Warhol was rushed to nearby Columbia Hospital, where the paparazzi were already magically waiting, and where he was initially pronounced dead before a surgical team went to work and saved him. Solanas wandered up to Times Square, where she handed her pistols to a rookie cop, telling him she’d shot Warhol because “he had too much control over my life.” By the time she was brought in for booking at the Thirteenth Precinct, a few blocks from where Warhol lay on an operating table, an enormous cloud of paparazzi had descended there, too. “I was right in what I did!” she shouted to them. She was remanded to the Women’s House of Detention and from there to a psych ward.
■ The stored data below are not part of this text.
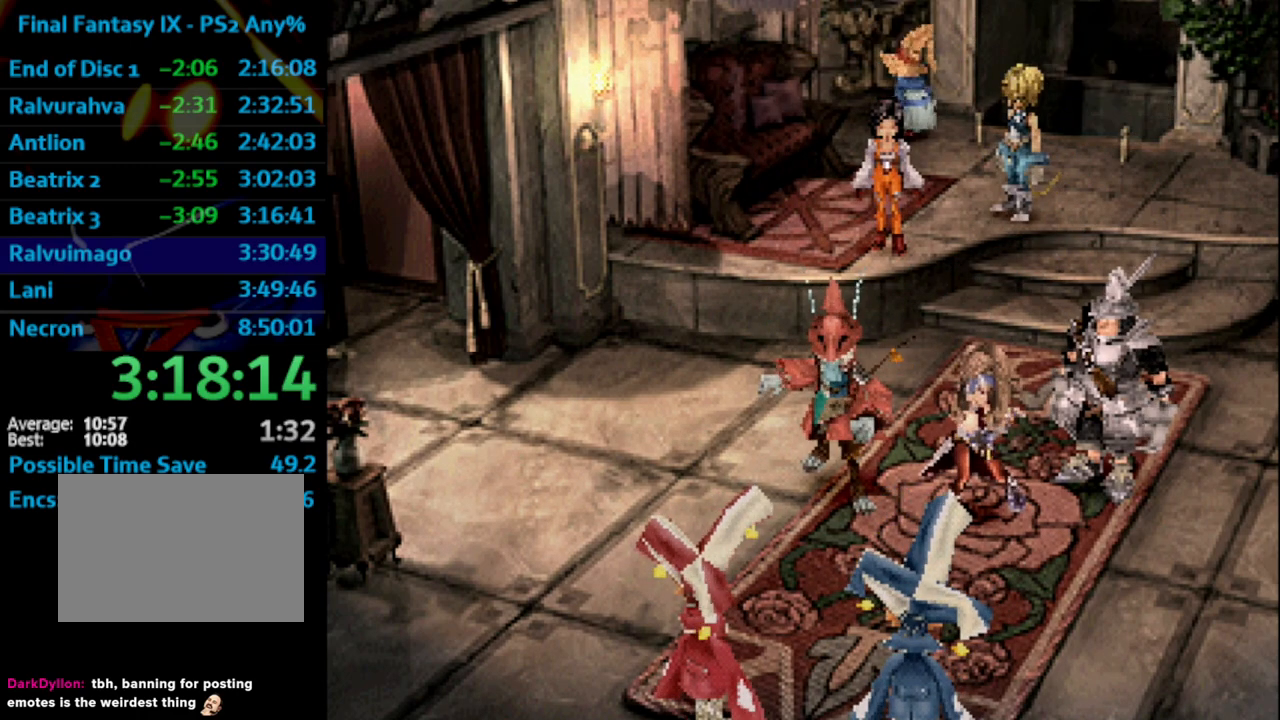
{"buttons": ["SQUARE"], "left_stick": "center", "right_stick": "center", "events": [[50, "CROSS", "up"], [50, "SQUARE", "down"], [117, "SQUARE", "up"], [167, "SQUARE", "down"], [183, "SQUARE", "up"], [200, "CROSS", "down"], [267, "CROSS", "up"], [283, "SQUARE", "down"], [383, "CROSS", "down"], [383, "SQUARE", "up"], [417, "CROSS", "up"], [450, "SQUARE", "down"]]}
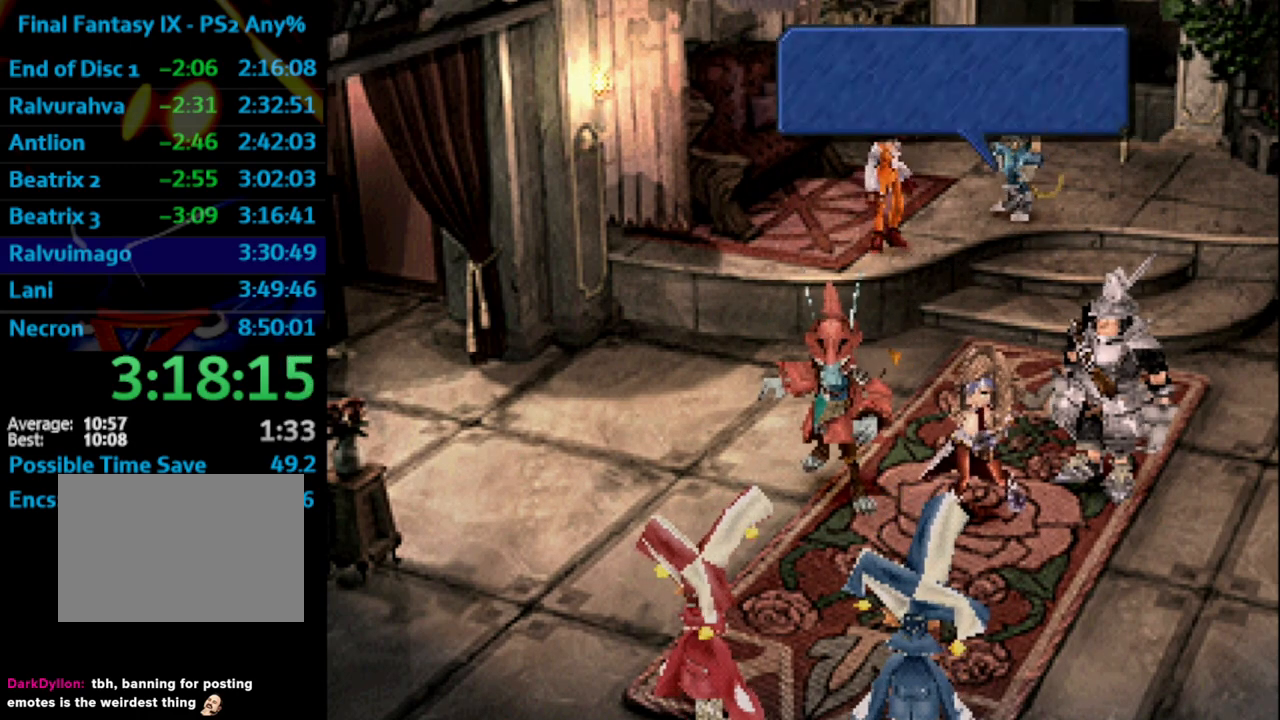
{"buttons": ["CROSS"], "left_stick": "center", "right_stick": "center", "events": [[33, "CROSS", "down"], [33, "SQUARE", "up"], [100, "CROSS", "up"], [133, "SQUARE", "down"], [167, "CROSS", "down"], [167, "SQUARE", "up"], [250, "CROSS", "up"], [267, "SQUARE", "down"], [367, "CROSS", "down"], [367, "SQUARE", "up"], [400, "CROSS", "up"], [433, "SQUARE", "down"], [500, "CROSS", "down"], [500, "SQUARE", "up"]]}
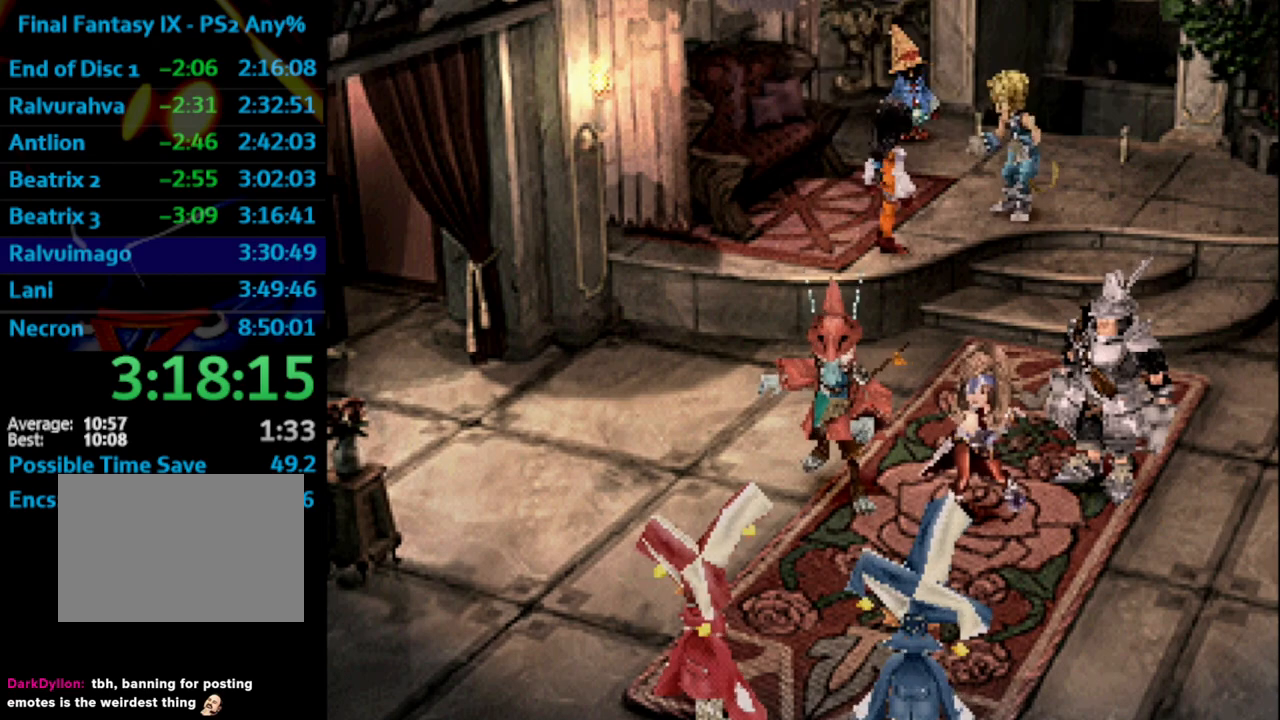
{"buttons": ["SQUARE"], "left_stick": "center", "right_stick": "center", "events": [[67, "CROSS", "up"], [83, "SQUARE", "down"], [133, "CROSS", "down"], [233, "CROSS", "up"], [267, "CROSS", "down"], [267, "SQUARE", "up"], [283, "CROSS", "up"], [333, "SQUARE", "down"], [367, "CROSS", "down"], [367, "SQUARE", "up"], [483, "CROSS", "up"], [483, "SQUARE", "down"]]}
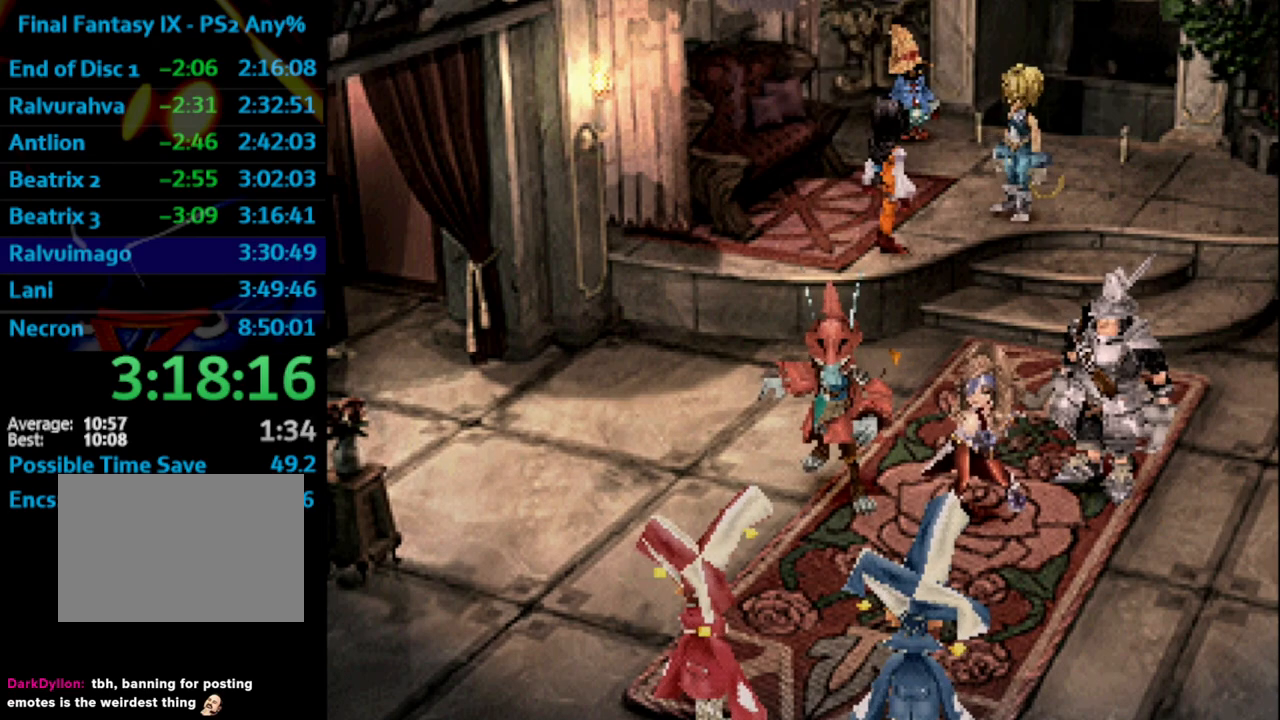
{"buttons": ["CROSS"], "left_stick": "center", "right_stick": "center", "events": [[50, "CROSS", "down"], [50, "SQUARE", "up"], [117, "SQUARE", "down"], [183, "CROSS", "up"], [233, "SQUARE", "up"], [250, "CROSS", "down"], [333, "SQUARE", "down"], [350, "CROSS", "up"], [400, "CROSS", "down"], [417, "SQUARE", "up"]]}
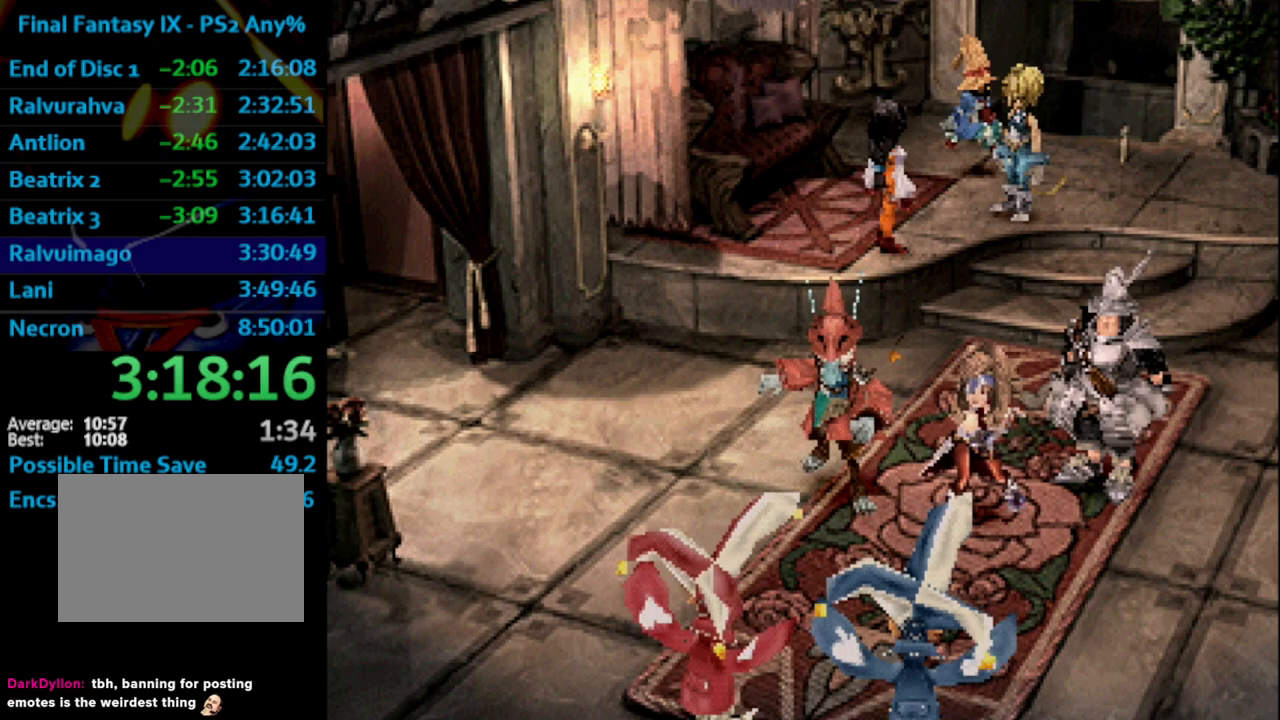
{"buttons": ["CROSS"], "left_stick": "center", "right_stick": "center", "events": [[17, "CROSS", "up"], [17, "SQUARE", "down"], [100, "CROSS", "down"], [100, "SQUARE", "up"], [117, "CROSS", "up"], [150, "SQUARE", "down"], [200, "CROSS", "down"], [200, "SQUARE", "up"], [250, "CROSS", "up"], [283, "SQUARE", "down"], [333, "CROSS", "down"], [333, "SQUARE", "up"], [383, "CROSS", "up"], [417, "SQUARE", "down"], [500, "CROSS", "down"], [500, "SQUARE", "up"]]}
In Los Angeles, a little after midnight on June 6, Sirhan Sirhan upstaged Solanas by shooting and killing Robert F. Kennedy. In the shadow of that national tragedy, Warhol didn’t get much sympathy in the press; the general tenor was that his shooting was comeuppance for his amoral, decadent lifestyle. Some feminists embraced Solanas as a hero. She was in a psychiatric facility that August when Girodias published SCUM Manifesto, with a commentary by Krassner, “Wonder Waif Meets Super Neuter.” She pleaded guilty to reckless assault in 1969, and was locked up until 1971. She was arrested again that year for making new threats to Warhol and others. In and out of psych wards, she drifted to the Tenderloin in San Francisco, where she lived in relative obscurity in the 1980s, turning tricks again. She died in a welfare hotel there in 1988. In 2000, Up Your Ass had its world premiere in a theater just a few blocks away. It had its New York premiere at P.S. 122 in the East Village the following year.